Profile: Dorothea Lange
The work of Dorothea Lange demonstrates the versatile role of photography as both a medium for artistic expression and a means for social commentary and public awareness. As the bulk of her work was done during the Depression and post-war eras, the things she produced as a photographer for the Farm Security Administration were incredibly timely—most often known for photographing the American poor in their time of greatest social and economic plight.
Lange's camera was her constant companion during ventures to the American west, where she used her skills as a photographer to allow artistic expression and journalism to work hand in hand. This combination of artistry and journalistic skill bolstered her ability to have an effect on the viewer, especially as she took advantage of the development of modern photographic techniques and style.

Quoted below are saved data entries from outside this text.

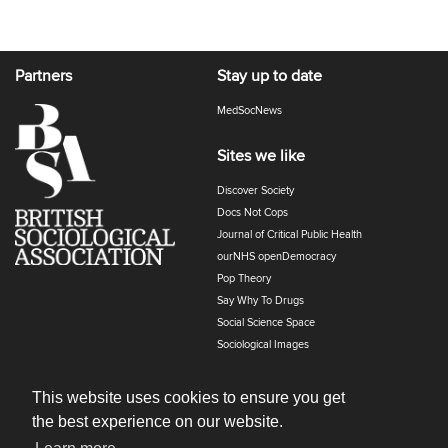
Partners
Stay up to date
MedSocNews
Sites we like
Discover Society
Docs Not Cops
Journal of Critical Public Health
ourNHS openDemocracy
Pop Theory
Say Why To Drugs
Social Science Space
Sociological Images
Sociology of Health and Illness
The Polyphony
This website uses cookies to ensure you get
the best experience on our website.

Whether through carefully utilized angles or somewhat intrusive closeness to her subjects, Lange tactfully created jarring subjects of the people she encountered, which demonstrated an ironic but revolutionary way of portraying America's every-day citizen.
Few times before had artists emphasized the raw vulnerability of their subjects. In the case of Lange’s work, the tenacious ability to survive and work during such a dire time became a central, and even heroic characteristic of her subjects. These themes cause many to compare Lange's work to that of Gordon Parks, Walker Evans, and other documentary photographers in style and purpose. She also collaborated with Ansel Adams, a fellow photographer who was similarly active in capturing western life in skilled and informative ways, which included their somewhat controversial series depicting the life and residents of the small LDS town of St. George, Utah.
Lange's and Adams' production of photos inside Japanese-American intern camps is another example of their impactful work in war-time America. The balancing scale of the artistic versus propagandist value in what Lange produced can be tipped at times, causing her to be significant figures in both the historical and artistic realms. In hindsight, photographers like Lange have demonstrated the ability to master both in a lifetime.